DOCUMENT SECTION:
/---

Christine Holevas, spokeswoman with Chase, said as with any discrepancy with an account, the customer should Chase (at 800-935-9935) to inform the bank of the problem.

"We will correct the problem as quickly as possible, but because every situation is unique, we cannot guarantee a specific timeframe, but we understand the urgency of the situation for customers," she said. Subject to limitations, customers are reimbursed for 100 percent of unauthorized transfers to or from their personal Chase checking and savings account initiated through the Online and Mobile Bill Payment and Transfer Service.

Chase Online and Chase Mobile uses encryption technology and established user IDs and passwords are necessary to access account information, the bank says. Images do not reside on the mobile device, which helps protect personal information in case of theft.

Dwolla is a payments service competing with MasterCard and Visa's credit card networks and online and mobile payment systems like PayPal and Square, charge a percentage each time you make a transaction plus a small flat fee.

With Dwolla, you pay a flat 25 cents a transaction if you receive a payment, with no fees based on percentage. Users can go online and make payments or use an app on their iPhone or Android device. The company is also working to have retailers accept Dwolla payments in stores, with business owners in Des Moines leading the way. PayPal users pay a 2.9 percent transaction fee plus 30 cents to accept payments. Square, launched by Twitter co-founder Jack Dorsey, charges 2.75 percent when you swipe a card on the device. If you enter a credit card manually, your cost is 3.5 percent of the fund amount plus a 15-cent transaction fee.

Visa and MasterCard banks charge merchants an average credit card interchange fee of around 2 percent per transaction, according to the National Retail Federation.

Ben Milne, founder and CEO, said Dwolla has similar policies and procedures as banks. But he said Dwolla's role in the discussion of errors in mobile banking isn't so much about the policies and procedures but how his startup of a dozen people "handles these situations on a user level, both proactively and retroactively."

\---

EXTRACTED ENTRIES:

/---

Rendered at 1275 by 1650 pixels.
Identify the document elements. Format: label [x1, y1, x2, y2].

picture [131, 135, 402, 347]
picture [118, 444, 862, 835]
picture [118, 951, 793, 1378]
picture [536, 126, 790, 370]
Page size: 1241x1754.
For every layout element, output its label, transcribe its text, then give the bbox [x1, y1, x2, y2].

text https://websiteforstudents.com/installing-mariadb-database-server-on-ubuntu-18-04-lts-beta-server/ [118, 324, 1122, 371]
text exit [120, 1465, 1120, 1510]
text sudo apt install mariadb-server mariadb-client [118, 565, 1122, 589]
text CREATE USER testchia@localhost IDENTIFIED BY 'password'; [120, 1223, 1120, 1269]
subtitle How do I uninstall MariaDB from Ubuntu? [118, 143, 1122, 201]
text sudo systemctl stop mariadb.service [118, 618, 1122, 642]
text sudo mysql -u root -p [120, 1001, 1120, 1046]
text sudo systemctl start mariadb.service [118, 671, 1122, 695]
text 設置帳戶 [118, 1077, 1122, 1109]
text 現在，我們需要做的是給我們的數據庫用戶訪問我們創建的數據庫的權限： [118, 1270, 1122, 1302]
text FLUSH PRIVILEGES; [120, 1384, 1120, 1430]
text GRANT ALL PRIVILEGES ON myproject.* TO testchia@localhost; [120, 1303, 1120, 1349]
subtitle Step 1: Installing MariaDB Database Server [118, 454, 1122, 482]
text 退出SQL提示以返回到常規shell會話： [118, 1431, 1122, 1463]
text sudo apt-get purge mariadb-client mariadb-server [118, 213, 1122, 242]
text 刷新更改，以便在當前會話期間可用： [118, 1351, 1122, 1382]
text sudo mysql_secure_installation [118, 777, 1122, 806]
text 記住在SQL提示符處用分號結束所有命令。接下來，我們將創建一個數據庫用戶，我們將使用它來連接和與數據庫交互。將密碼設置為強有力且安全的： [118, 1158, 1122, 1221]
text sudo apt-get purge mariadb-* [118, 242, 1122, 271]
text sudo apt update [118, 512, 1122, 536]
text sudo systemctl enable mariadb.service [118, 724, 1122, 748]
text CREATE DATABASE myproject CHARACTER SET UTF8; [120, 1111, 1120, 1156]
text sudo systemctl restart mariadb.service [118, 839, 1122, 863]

\---

PROBLEM 1: Reproduce a passage of the article on mobile payments word for word, beginning at the words "Dwolla is a" and stopping after the words "small flat fee.".
PROBLEM 2:
Answer these questions using the article on mobile payments:
(a) What share of unauthorized transfers are Chase customers reimbursed for, subject to limitations?
(b) What flat fee does Dwolla charge per transaction when a payment is received?
(c) According to the National Retail Federation, about what average interchange fee do Visa and MasterCard banks charge merchants per transaction?
PROBLEM 3: Carry on the article on mobile payments, starting after its final sentence.
The data was taken from a separate source and is unrelated to the article on mobile payments.

ANSWER SPACE 1:
Dwolla is a payments service competing with MasterCard and Visa's credit card networks and online and mobile payment systems like PayPal and Square, charge a percentage each time you make a transaction plus a small flat fee.

ANSWER SPACE 2:
(a) 100 percent
(b) 25 cents
(c) Around 2 percent

ANSWER SPACE 3:
"Dwolla is a relatively new network with big aspirations, but trust must come before growth," he said. "As it should, this puts a lot of responsibility on Dwolla to proactively craft new technologies that put an emphasis on product scalability and a pleasant user experience. From there, it's about user engagement. How did we do? Tell us what sucks? Are creating a network that makes you happy? What can we do to make this a better product for you? And because we're a nimble tech focused startup, we can move at a pace that meets the expectation of the 21st century consumer."

Another service, Boom, allows is a mobile banking service through texting even without a smartphone for a "branchless" banking model.

Pete Kelly, vice president of business development with m-Via, the company that offers Boom, said Boom is competing with cash.

The company's target market is the "unbanked," or those without access to traditional banking services, which is about 80 percent of the global market. To serve that market, Kelly said the company was founded on the principles of security. He said that market is mostly migrants and those who chose not to be in the banking system.

"We're not just a money transfer provider," he said. "We're a mobile global bank."

Boom users pay an annual membership fee and a flat fee of $2 each time you load money into your account. You can join at a participating 7-Eleven convenience store, request one by phone or fill out an online form.

Users can deposit money at a 7-Eleven then send a text message to send money to a recipient, who will also be notified about the transaction via text.

Kelly said there is always a live operator to help via telephone and the service is easy and fast.

"It's certainly easier and faster than existing money transfer companies," Kelly said. "We're all about empowerment and so forth. The level of service we provide is better than anything offered."